TEXTO PROPORCIONADO =
LAS APARICIONES
I
La convicción de que Jesús vive parece
que proviene de una aparición o una serie de apariciones o encuentros con los
discípulos más cercanos y que se formulan de una manera muy escueta. Pablo lo
escribe: «... se apareció a Cefas y después a los Doce...» (1Cor 15,5). Marcos
lo da a entender en el relato sobre la visita de las mujeres al sepulcro vacío:
«Pero id a decir a sus discípulos y a Pedro que irá delante de ellos a Galilea.
Allí lo verán, como les había dicho» (Mc 16,7). A este hecho simplemente
afirmado se le da más tarde un cuerpo de relato en el que se relaciona a
Jerusalén con el sepulcro y a Galilea con las apariciones. Lo mismo sucede con
el tiempo, que se concreta en el amanecer del primer día de la semana del
sepulcro con el anochecer de las apariciones (cf. Lc 24,29; Jn 20,19). Más
tarde las apariciones se diversifican y se usan según los objetivos de Mateo,
Lucas y Juan.

Elementos de un conjunto de datos
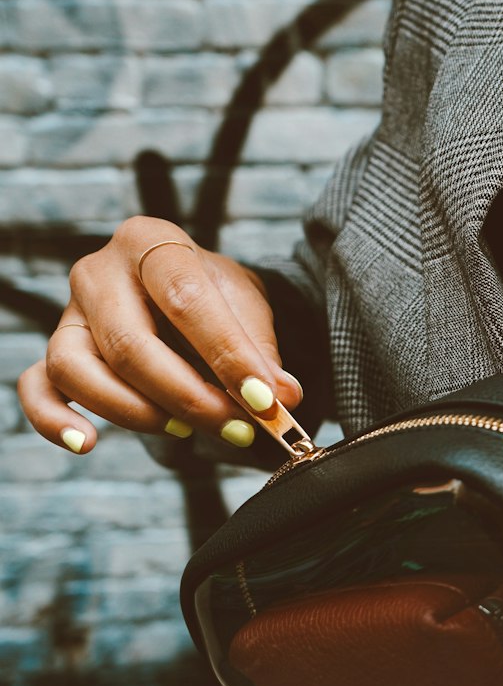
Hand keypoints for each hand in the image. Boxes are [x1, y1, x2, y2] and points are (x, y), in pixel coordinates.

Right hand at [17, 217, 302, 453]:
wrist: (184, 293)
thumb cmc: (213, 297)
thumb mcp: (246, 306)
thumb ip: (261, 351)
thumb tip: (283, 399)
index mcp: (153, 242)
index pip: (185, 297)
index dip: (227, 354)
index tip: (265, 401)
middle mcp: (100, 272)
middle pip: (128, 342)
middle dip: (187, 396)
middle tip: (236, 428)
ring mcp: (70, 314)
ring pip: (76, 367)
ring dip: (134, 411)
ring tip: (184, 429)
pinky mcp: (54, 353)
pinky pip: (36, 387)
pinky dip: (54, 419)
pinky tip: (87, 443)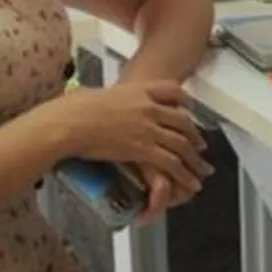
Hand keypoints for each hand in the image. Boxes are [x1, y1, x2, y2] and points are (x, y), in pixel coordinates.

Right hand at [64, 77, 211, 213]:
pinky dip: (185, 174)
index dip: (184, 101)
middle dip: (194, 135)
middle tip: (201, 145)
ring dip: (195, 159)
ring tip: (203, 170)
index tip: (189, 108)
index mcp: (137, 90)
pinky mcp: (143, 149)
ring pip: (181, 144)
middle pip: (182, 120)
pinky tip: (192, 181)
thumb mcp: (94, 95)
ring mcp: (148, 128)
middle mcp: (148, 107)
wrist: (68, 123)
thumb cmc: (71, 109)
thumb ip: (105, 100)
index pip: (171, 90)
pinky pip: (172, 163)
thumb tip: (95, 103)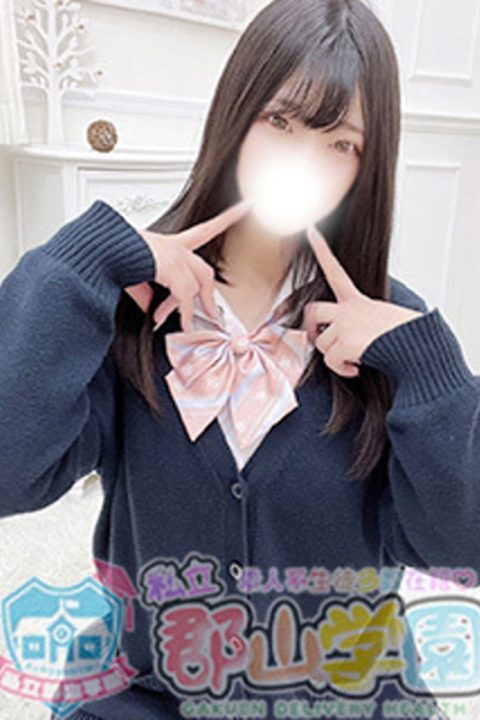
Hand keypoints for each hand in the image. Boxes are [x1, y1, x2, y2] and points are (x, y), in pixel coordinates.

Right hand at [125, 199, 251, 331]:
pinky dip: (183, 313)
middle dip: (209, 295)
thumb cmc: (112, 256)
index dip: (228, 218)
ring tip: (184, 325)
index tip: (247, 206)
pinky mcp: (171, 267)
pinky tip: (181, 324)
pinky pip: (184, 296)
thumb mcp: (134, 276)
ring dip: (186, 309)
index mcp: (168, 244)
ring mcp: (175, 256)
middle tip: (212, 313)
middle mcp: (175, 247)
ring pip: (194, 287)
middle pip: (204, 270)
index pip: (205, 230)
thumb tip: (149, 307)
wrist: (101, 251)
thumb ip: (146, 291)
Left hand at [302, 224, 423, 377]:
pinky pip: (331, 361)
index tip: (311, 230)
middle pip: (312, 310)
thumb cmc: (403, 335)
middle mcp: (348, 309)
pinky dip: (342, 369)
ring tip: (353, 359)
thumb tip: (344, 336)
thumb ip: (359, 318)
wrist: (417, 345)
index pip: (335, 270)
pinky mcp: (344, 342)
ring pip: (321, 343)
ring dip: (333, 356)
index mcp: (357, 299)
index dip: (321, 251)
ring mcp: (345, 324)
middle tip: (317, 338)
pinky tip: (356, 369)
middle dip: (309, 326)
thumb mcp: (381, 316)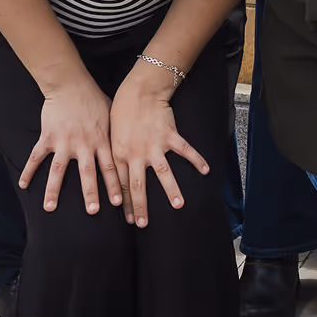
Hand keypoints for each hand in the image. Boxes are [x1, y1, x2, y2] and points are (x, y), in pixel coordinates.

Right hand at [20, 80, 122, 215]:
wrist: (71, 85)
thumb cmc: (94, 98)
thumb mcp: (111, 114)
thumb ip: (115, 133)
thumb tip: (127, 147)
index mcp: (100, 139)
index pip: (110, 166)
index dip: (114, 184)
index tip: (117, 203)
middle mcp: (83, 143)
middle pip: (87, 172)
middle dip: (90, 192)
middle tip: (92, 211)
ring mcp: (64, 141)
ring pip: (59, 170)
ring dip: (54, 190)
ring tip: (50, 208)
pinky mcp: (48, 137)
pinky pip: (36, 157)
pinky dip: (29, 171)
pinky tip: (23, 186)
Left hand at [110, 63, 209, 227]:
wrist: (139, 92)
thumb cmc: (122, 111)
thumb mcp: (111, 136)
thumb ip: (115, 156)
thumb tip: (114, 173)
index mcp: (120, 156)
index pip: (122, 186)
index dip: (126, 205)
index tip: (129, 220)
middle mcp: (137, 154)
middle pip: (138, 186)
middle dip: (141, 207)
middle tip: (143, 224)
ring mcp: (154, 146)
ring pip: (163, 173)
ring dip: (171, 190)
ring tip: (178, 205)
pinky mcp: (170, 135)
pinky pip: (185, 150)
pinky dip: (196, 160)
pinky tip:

ACTIVIDAD PROPUESTA =
Responde a partir del texto sobre las apariciones:
(a) Según la cita de Pablo, ¿a quién se apareció primero antes que a los Doce?
(b) En el cuerpo de relato posterior, ¿con qué se relaciona Galilea?
(c) ¿Con qué momento del día se vinculan las apariciones?

SOLUCIÓN DEL EJERCICIO =
(a) A Cefas.
(b) Con las apariciones.
(c) Con el anochecer.